BEGIN STUDY TEXT

You're holding a document that tries to capture what a typical day is like at Simon Property Group. If you're in our industry, you realize that there is no such thing as a typical day.
The same is true at Simon. But when Retail Traffic offered to document a single “not-so-typical day” at Simon, there were some common themes that continued to pop up throughout the day: teamwork, partnership, communication, delivering value and progressive thinking.
On these pages, you'll get a glimpse of something I've believed for a long time — that the employees of Simon Property Group are the best in the world at what we do: namely the developing, managing and leasing of retail properties that matter.
In our short ten-year life as a public company, we have created an industry-leading, well-respected S&P 500 company that is now one of the world's largest publicly traded real estate companies.
I hope you enjoy this ‘inside-the-ropes’ look. Happy reading!
Chief Executive Officer
Simon Property Group
Simon World Headquarters
115 West Washington Street
Indianapolis, IN 46204
8:00 a.m. is 8:00 a.m. regardless of whether you're in the Fashion Center at Pentagon City, the Forum Shops at Caesars in Vegas or Simon Corporate HQ in the heart of the Midwest. 8:00 a.m. comes might early at all of Simon's 246 properties across America.
As the sunrise heralds the arrival of coffee-toting, bagel-nibbling employees, it's a welcome event for night cleaning crews to bid them “Good Morning.”
And Simon Property Group employees, wherever they are, begin their day.
9:00 a.m., and as the mall walkers are making their final lap. Lea Willingham, general manager at The Fashion Mall at Keystone, and Suzanne Yoder, area director of mall marketing, are making the first of many such laps of the day. The pair peers through the gates of retailers preparing to open and see shelves being stocked, cash drawers being counted and chrome being given one final polish.
“I walk the mall every day before opening to be sure if David Simon were to walk through that door, he would approve,” says Willingham.
More than likely, he would. Of all the Simon properties in Indianapolis, The Fashion Mall at Keystone has the highest sales per visitor.
The ultimate responsibility for what goes on at the mall is in the hands of the mall manager, in this case Willingham. Her boss, Scott Mumphrey, executive vice president of property management at Simon, is a former mall manager and knows what's involved.
“It's roughly equivalent to being the mayor of a city,” Mumphrey says, “not necessarily in size but in breadth of responsibilities. A mall manager must be well versed in real estate finance, security, operations, marketing, development and leasing. The management team has to make sure that the owner's philosophy is reflected in the property every minute of every day, because the mall manager represents the ownership to the tenants and customers.
“The manager is the primary representative to the public and has front-line accountability as it relates to the property. The manager is the key person for any piece of real estate,” adds Mumphrey.
Mumphrey is in charge of the management for all properties now but fondly recalls his own days as a mall manager. “I loved it,” he says, “it's a lot like being the captain of a ship at sea that's part of a much larger fleet. If you get into this job and don't relish it, you're in trouble. You can't vacillate. You have to make confident decisions. Mall managers can never come to work expecting it to be a routine day.”
9:30 a.m., and in truth almost everyone at Simon spends a greatof time walking the malls.
Dennis Cavanagh, executive vice president and C.O.O. of Simon Management Group and Simon Business Network, canvassed eighty different malls last year.

END STUDY TEXT

◆ **CHECK YOUR UNDERSTANDING**:
1) In the Simon Property Group text, how many malls did Dennis Cavanagh canvass last year?
2) Render the lines of the entries from the line with "ข้อมูลทั่วไป" through the end of the entries as a numbered list, omitting blank lines.
The text and the entries that follow it come from unrelated sources.

BEGIN SUPPLIED DATA

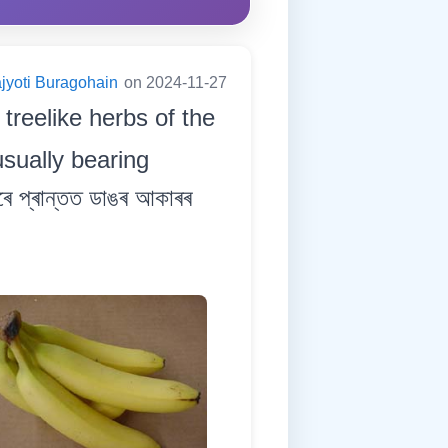
jyoti Buragohain
on 2024-11-27
 treelike herbs of the
sually bearing
ে প্ৰান্তত ডাঙৰ আকাৰৰ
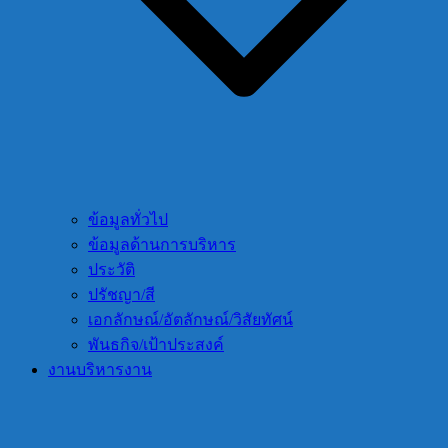
ข้อมูลทั่วไป
ข้อมูลด้านการบริหาร
ประวัติ
ปรัชญา/สี
เอกลักษณ์/อัตลักษณ์/วิสัยทัศน์
พันธกิจ/เป้าประสงค์
งานบริหารงาน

END SUPPLIED DATA

◆ **TASK-BY-TASK SOLUTIONS**:
1) Eighty.

2)
1. ข้อมูลทั่วไป
2. ข้อมูลด้านการบริหาร
3. ประวัติ
4. ปรัชญา/สี
5. เอกลักษณ์/อัตลักษณ์/วิสัยทัศน์
6. พันธกิจ/เป้าประสงค์
7. งานบริหารงาน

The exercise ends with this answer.